- Directed by: Hugo Ruiz
- Written by: Hugo Ruiz
- Produced by: Kike Sánchez; Patricia González; Hugo Ruiz; Enrique Fernández;
- Starring: Chino Darín; Ester Expósito; Vicente Romero; Enrique Arce; Asier Etxeandia;
- Cinematography: Teo Delgado
- Edited by: Alberto del Campo
- Music by: Remate
- Production companies: Gilda Productions Films; El Sueño Eterno Pictures; Sissi Films; Jarana Films;
- Distributed by: Eterno Films Distribution
- Release dates: 7 June 2026 (Tribeca); 6 November 2026 (Spain);
- Country: Spain
- Language: Spanish

= Dante (film) =

Dante is a 2026 Spanish thriller film written and directed by Hugo Ruiz.
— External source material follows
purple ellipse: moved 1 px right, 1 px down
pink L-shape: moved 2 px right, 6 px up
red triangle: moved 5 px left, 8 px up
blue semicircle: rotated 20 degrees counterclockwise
It stars Chino Darín alongside Vicente Romero, Enrique Arce, and Ester Expósito.

== Plot ==
Set in Madrid at night, the plot follows Eduardo, a well-meaning paramedic responding to an emergency, who sees himself involved in a dispute between criminal leaders.

== Cast ==
- Chino Darín as Eduardo
- Vicente Romero as Santos
- Enrique Arce as Mario
- Ester Expósito as Mak
- Asier Etxeandia as Chemi

== Production ==
The project (originally known under the title Dante de noche; ) was conceived as the second installment of a trilogy of films that take place in the same place (Madrid) on the same night, following One Night with Adela (2023). Director-screenwriter Hugo Ruiz pitched it as a cross between Quentin Tarantino's films and Eloy de la Iglesia's quinqui films. He also stated that the film has a bit of After Hours (1985) in it. Principal photography kicked off on 1 September 2025 in Madrid. Teo Delgado lensed the film, Alberto del Campo worked as film editor, and Remate scored the film.

== Release ==
Dante had its world premiere on 7 June 2026 in the genre slate of the 25th Tribeca Film Festival. It was also programmed at the 28th Abycine festival. It is scheduled to be released theatrically in Spain on 6 November 2026 by Eterno Films Distribution.

== Reception ==
Chad Collins of Dread Central rated the film 4 out of 5 stars, declaring it to be "an unflinching, seedy odyssey of crime, carnage, and desperation", otherwise only let down by the ending.

Daniel Kurland of Bloody Disgusting rated the film 3½ out of 5 skulls, describing the viewing as "a chaotic experience that's pumping adrenaline, burning rubber, and snorting drugs from frame one and then rarely lets up".